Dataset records

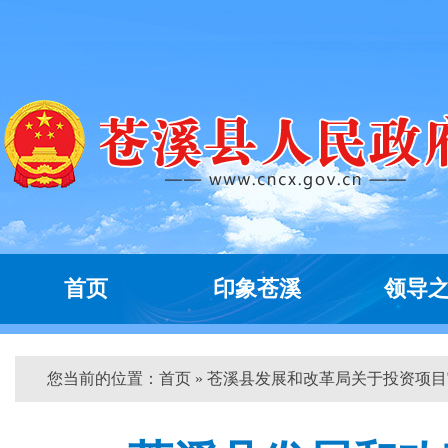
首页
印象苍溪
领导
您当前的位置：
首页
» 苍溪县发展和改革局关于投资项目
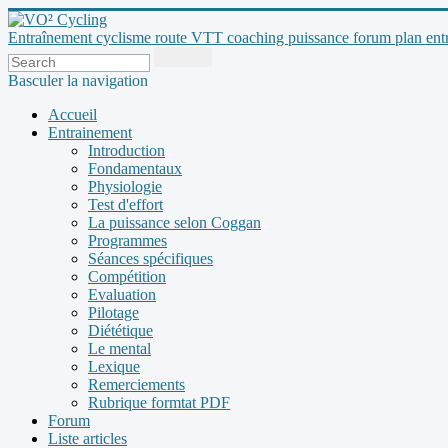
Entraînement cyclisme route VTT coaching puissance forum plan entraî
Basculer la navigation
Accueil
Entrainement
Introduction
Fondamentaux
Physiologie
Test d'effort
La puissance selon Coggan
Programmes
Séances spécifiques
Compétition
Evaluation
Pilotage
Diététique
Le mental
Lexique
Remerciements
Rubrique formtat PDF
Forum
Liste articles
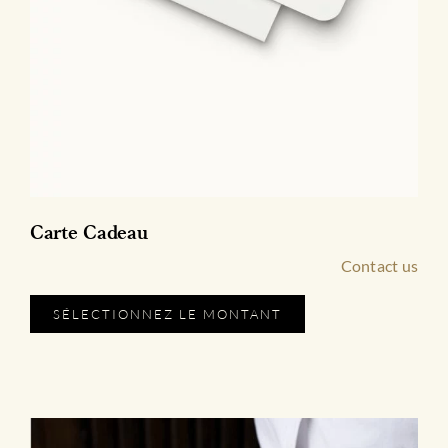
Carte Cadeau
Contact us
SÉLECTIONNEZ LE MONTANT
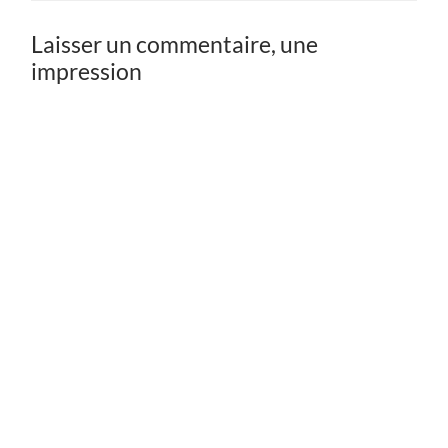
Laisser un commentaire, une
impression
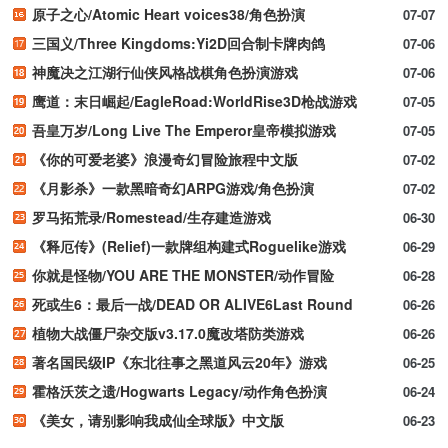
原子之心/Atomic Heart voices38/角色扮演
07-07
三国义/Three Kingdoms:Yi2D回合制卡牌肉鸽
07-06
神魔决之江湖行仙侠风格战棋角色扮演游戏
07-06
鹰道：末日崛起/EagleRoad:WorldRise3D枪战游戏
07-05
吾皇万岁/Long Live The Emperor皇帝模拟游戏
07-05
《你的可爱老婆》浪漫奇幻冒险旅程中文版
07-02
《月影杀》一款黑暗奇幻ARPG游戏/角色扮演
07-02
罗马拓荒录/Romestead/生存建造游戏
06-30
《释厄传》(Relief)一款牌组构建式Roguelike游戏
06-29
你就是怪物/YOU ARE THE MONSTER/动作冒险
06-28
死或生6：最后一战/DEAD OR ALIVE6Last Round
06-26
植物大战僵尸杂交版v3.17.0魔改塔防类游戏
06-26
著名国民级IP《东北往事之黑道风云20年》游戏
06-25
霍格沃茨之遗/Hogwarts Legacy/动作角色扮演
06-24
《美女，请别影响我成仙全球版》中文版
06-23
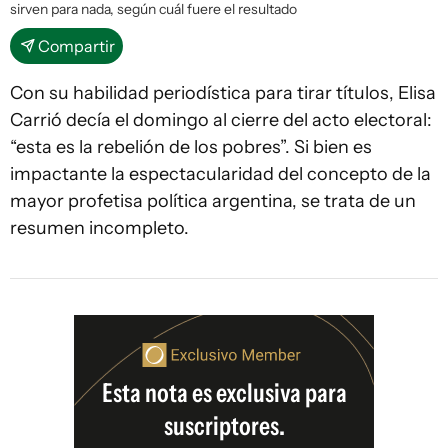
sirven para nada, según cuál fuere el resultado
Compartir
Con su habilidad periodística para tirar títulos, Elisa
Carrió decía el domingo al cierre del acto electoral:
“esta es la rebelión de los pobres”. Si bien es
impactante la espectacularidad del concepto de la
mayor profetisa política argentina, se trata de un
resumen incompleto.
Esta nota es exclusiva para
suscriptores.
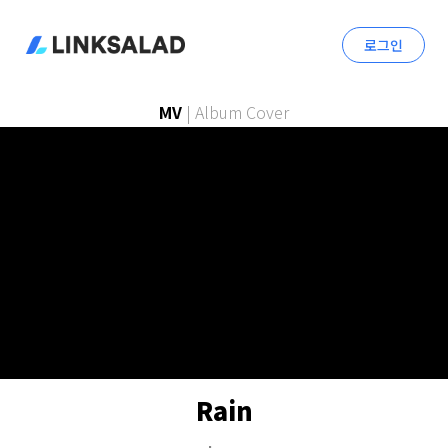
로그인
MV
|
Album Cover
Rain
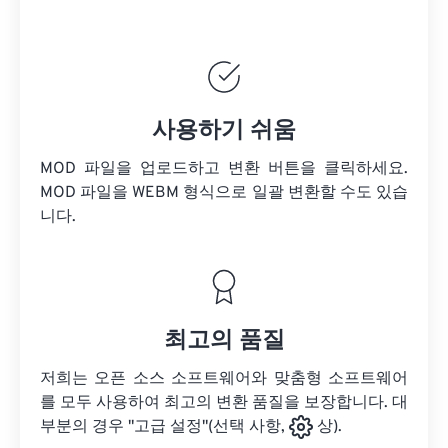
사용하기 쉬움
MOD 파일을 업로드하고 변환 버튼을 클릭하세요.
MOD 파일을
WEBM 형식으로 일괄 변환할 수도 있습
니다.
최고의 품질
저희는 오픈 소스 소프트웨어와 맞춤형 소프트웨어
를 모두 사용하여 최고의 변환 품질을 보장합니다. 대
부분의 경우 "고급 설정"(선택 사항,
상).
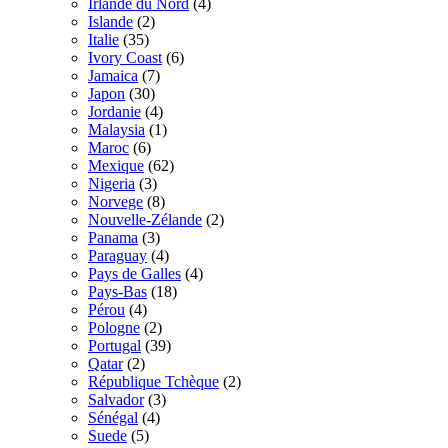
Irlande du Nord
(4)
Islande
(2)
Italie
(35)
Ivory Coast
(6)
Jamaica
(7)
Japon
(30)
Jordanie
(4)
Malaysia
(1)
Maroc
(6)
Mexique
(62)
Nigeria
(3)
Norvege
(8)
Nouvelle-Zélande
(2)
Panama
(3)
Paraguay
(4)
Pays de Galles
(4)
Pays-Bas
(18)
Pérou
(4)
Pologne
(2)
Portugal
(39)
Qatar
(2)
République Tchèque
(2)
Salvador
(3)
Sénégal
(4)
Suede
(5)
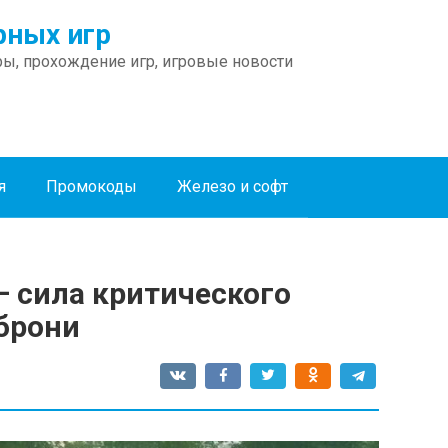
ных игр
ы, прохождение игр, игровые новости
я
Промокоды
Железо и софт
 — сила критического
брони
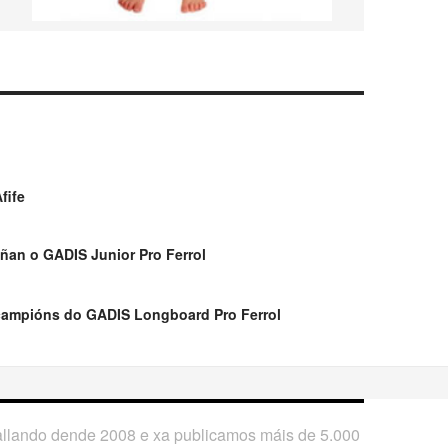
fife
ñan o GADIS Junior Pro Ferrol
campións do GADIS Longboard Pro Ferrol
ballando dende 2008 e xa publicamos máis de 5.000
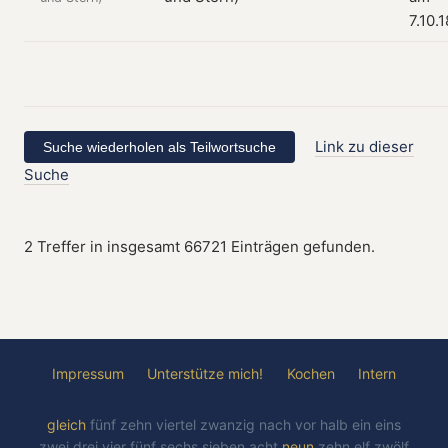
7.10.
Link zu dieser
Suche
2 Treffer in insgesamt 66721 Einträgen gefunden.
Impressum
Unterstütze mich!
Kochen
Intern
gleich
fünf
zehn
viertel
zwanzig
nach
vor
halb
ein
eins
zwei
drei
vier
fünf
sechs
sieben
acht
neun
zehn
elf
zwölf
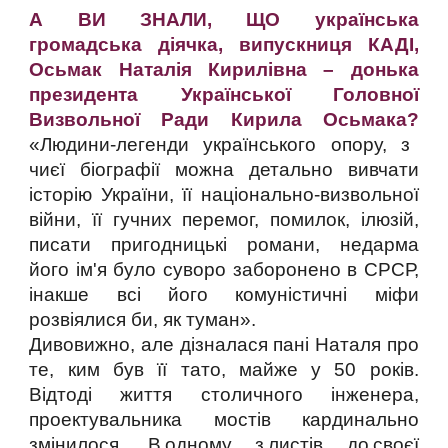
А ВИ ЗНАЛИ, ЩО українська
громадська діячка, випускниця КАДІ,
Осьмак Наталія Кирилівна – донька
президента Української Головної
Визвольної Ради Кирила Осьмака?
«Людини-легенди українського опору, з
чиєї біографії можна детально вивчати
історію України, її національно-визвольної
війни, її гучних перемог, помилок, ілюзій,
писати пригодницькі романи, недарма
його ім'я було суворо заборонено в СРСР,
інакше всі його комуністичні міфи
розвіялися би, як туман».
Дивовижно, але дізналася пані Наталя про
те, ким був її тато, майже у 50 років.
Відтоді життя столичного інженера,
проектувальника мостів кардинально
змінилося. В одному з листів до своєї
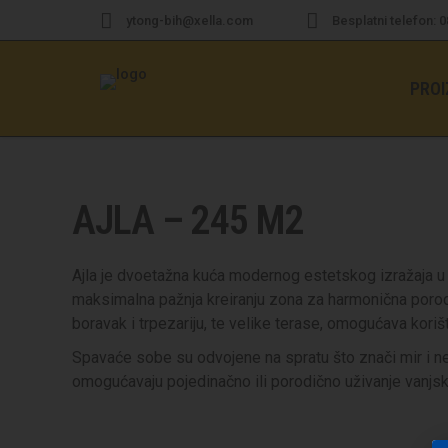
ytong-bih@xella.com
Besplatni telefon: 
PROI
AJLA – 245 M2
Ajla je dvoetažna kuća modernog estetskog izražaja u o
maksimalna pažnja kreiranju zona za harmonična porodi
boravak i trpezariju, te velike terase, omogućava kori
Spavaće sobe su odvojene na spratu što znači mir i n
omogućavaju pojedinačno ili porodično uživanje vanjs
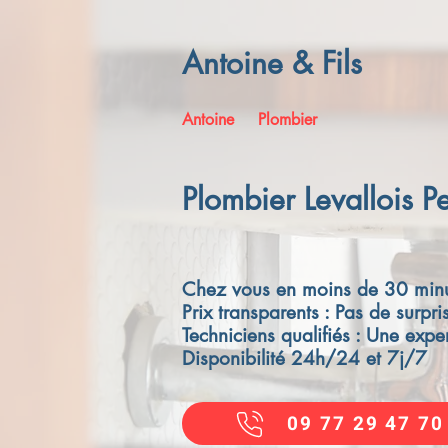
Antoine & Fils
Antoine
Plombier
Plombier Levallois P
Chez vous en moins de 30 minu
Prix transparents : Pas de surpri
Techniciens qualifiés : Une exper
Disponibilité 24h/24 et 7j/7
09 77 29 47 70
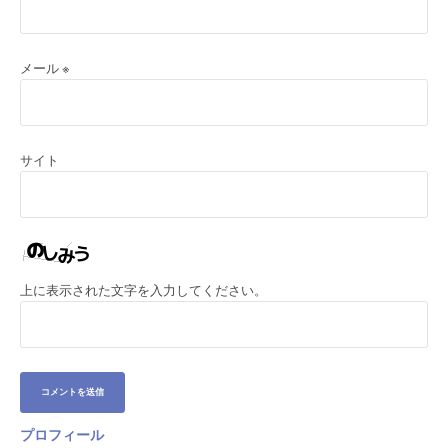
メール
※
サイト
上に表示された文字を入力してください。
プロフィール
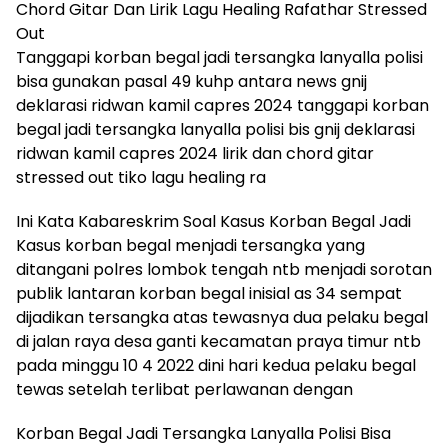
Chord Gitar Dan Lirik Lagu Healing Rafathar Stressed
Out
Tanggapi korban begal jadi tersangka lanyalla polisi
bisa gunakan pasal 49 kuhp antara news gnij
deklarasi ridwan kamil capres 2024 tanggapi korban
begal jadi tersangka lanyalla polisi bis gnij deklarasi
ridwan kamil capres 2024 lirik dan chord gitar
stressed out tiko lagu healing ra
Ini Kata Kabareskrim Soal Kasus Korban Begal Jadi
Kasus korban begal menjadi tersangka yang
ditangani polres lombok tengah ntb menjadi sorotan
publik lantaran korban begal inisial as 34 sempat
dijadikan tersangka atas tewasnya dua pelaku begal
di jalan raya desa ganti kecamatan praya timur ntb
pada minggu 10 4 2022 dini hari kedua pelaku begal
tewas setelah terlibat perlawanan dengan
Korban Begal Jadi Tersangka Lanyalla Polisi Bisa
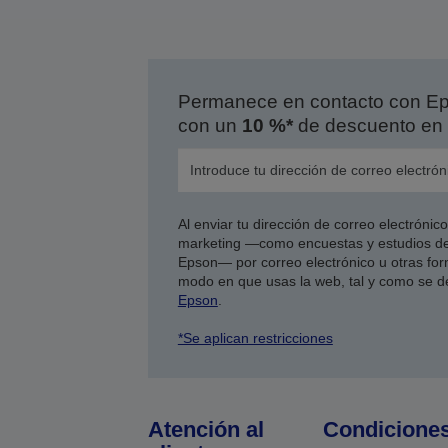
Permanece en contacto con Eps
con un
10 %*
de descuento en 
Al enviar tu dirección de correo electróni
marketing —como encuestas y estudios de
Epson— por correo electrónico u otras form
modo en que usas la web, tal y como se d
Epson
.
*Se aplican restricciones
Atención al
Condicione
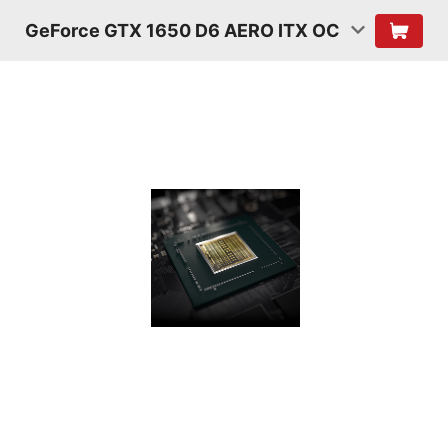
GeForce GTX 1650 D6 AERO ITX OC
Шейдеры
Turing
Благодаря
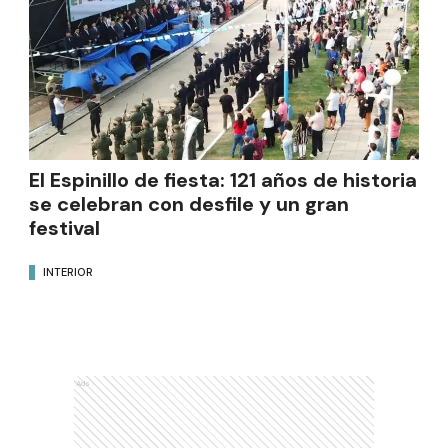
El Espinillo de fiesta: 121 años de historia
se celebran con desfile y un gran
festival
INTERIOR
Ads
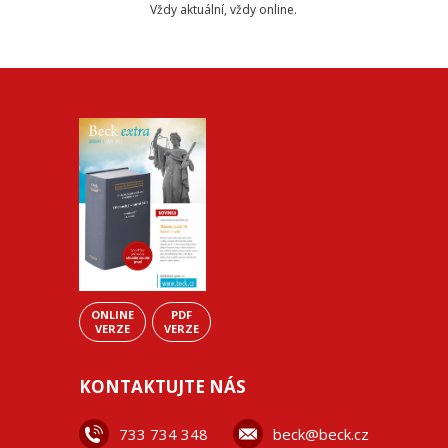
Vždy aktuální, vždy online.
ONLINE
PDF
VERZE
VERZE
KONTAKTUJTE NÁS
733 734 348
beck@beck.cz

DESCRIPTION OF THE TASK
Retype all entries exactly; omit pictures.

ANSWER TO THE PROBLEM
首页
印象苍溪
领导
您当前的位置：
首页
» 苍溪县发展和改革局关于投资项目
Entraînement cyclisme route VTT coaching puissance forum plan entraî
Basculer la navigation
Accueil
Entrainement
Introduction
Fondamentaux
Physiologie
Test d'effort
La puissance selon Coggan
Programmes
Séances spécifiques
Compétition
Evaluation
Pilotage
Diététique
Le mental
Lexique
Remerciements
Rubrique formtat PDF
Forum
Liste articles
Carte Cadeau
Contact us
SÉLECTIONNEZ LE MONTANT
Laisser un commentaire, une
impression
原子之心/Atomic Heart voices38/角色扮演
07-07
三国义/Three Kingdoms:Yi2D回合制卡牌肉鸽
07-06
神魔决之江湖行仙侠风格战棋角色扮演游戏
07-06
鹰道：末日崛起/EagleRoad:WorldRise3D枪战游戏
07-05
吾皇万岁/Long Live The Emperor皇帝模拟游戏
07-05
《你的可爱老婆》浪漫奇幻冒险旅程中文版
07-02
《月影杀》一款黑暗奇幻ARPG游戏/角色扮演
07-02
罗马拓荒录/Romestead/生存建造游戏
06-30
《释厄传》(Relief)一款牌组构建式Roguelike游戏
06-29
你就是怪物/YOU ARE THE MONSTER/动作冒险
06-28
死或生6：最后一战/DEAD OR ALIVE6Last Round
06-26
植物大战僵尸杂交版v3.17.0魔改塔防类游戏
06-26
著名国民级IP《东北往事之黑道风云20年》游戏
06-25
霍格沃茨之遗/Hogwarts Legacy/动作角色扮演
06-24
《美女，请别影响我成仙全球版》中文版
06-23
sirven para nada, según cuál fuere el resultado
Compartir
Con su habilidad periodística para tirar títulos, Elisa
Carrió decía el domingo al cierre del acto electoral:
“esta es la rebelión de los pobres”. Si bien es
impactante la espectacularidad del concepto de la
mayor profetisa política argentina, se trata de un
resumen incompleto.
Esta nota es exclusiva para
suscriptores.
로그인
MV
|
Album Cover
Rain
사용하기 쉬움
MOD 파일을 업로드하고 변환 버튼을 클릭하세요.
MOD 파일을
WEBM 형식으로 일괄 변환할 수도 있습
니다.
최고의 품질
저희는 오픈 소스 소프트웨어와 맞춤형 소프트웨어
를 모두 사용하여 최고의 변환 품질을 보장합니다. 대
부분의 경우 "고급 설정"(선택 사항,
상).
Irlande du Nord
(4)
Islande
(2)
Italie
(35)
Ivory Coast
(6)
Jamaica
(7)
Japon
(30)
Jordanie
(4)
Malaysia
(1)
Maroc
(6)
Mexique
(62)
Nigeria
(3)
Norvege
(8)
Nouvelle-Zélande
(2)
Panama
(3)
Paraguay
(4)
Pays de Galles
(4)
Pays-Bas
(18)
Pérou
(4)
Pologne
(2)
Portugal
(39)
Qatar
(2)
République Tchèque
(2)
Salvador
(3)
Sénégal
(4)
Suede
(5)
ных игр
ы, прохождение игр, игровые новости
я
Промокоды
Железо и софт
 — сила критического
брони
fife
ñan o GADIS Junior Pro Ferrol
campións do GADIS Longboard Pro Ferrol
ballando dende 2008 e xa publicamos máis de 5.000
7.10.
Link zu dieser
Suche
2 Treffer in insgesamt 66721 Einträgen gefunden.
Impressum
Unterstütze mich!
Kochen
Intern
gleich
fünf
zehn
viertel
zwanzig
nach
vor
halb
ein
eins
zwei
drei
vier
fünf
sechs
sieben
acht
neun
zehn
elf
zwölf
А ВИ ЗНАЛИ, ЩО українська
громадська діячка, випускниця КАДІ,
Осьмак Наталія Кирилівна – донька
президента Української Головної
Визвольної Ради Кирила Осьмака?
«Людини-легенди українського опору, з
чиєї біографії можна детально вивчати
історію України, її національно-визвольної
війни, її гучних перемог, помилок, ілюзій,
писати пригодницькі романи, недарма
його ім'я було суворо заборонено в СРСР,
інакше всі його комуністичні міфи
розвіялися би, як туман».
Дивовижно, але дізналася пані Наталя про
те, ким був її тато, майже у 50 років.
Відтоді життя столичного інженера,
проектувальника мостів кардинально
змінилося. В одному з листів до своєї
ytong-bih@xella.com
Besplatni telefon: 
PROI
AJLA – 245 M2
Ajla je dvoetažna kuća modernog estetskog izražaja u o
maksimalna pažnja kreiranju zona za harmonična porodi
boravak i trpezariju, te velike terase, omogućava kori
Spavaće sobe su odvojene na spratu što znači mir i n
omogućavaju pojedinačno ili porodično uživanje vanjs
Antoine & Fils
Antoine
Plombier
Plombier Levallois P
Chez vous en moins de 30 minu
Prix transparents : Pas de surpri
Techniciens qualifiés : Une exper
Disponibilité 24h/24 et 7j/7
09 77 29 47 70
メール
※
サイト
上に表示された文字を入力してください。
プロフィール
Chord Gitar Dan Lirik Lagu Healing Rafathar Stressed
Out
Tanggapi korban begal jadi tersangka lanyalla polisi
bisa gunakan pasal 49 kuhp antara news gnij
deklarasi ridwan kamil capres 2024 tanggapi korban
begal jadi tersangka lanyalla polisi bis gnij deklarasi
ridwan kamil capres 2024 lirik dan chord gitar
stressed out tiko lagu healing ra
Ini Kata Kabareskrim Soal Kasus Korban Begal Jadi
Kasus korban begal menjadi tersangka yang
ditangani polres lombok tengah ntb menjadi sorotan
publik lantaran korban begal inisial as 34 sempat
dijadikan tersangka atas tewasnya dua pelaku begal
di jalan raya desa ganti kecamatan praya timur ntb
pada minggu 10 4 2022 dini hari kedua pelaku begal
tewas setelah terlibat perlawanan dengan
Korban Begal Jadi Tersangka Lanyalla Polisi Bisa
Permanece en contacto con Eps
con un
10 %*
de descuento en 
Al enviar tu dirección de correo electróni
marketing —como encuestas y estudios de
Epson— por correo electrónico u otras form
modo en que usas la web, tal y como se d
Epson
.
*Se aplican restricciones
Atención al
Condicione
GeForce GTX 1650 D6 AERO ITX OC
Шейдеры
Turing
Благодаря
El Espinillo de fiesta: 121 años de historia
se celebran con desfile y un gran
festival
INTERIOR
Ads
Vždy aktuální, vždy online.
ONLINE
PDF
VERZE
VERZE
KONTAKTUJTE NÁS
733 734 348
beck@beck.cz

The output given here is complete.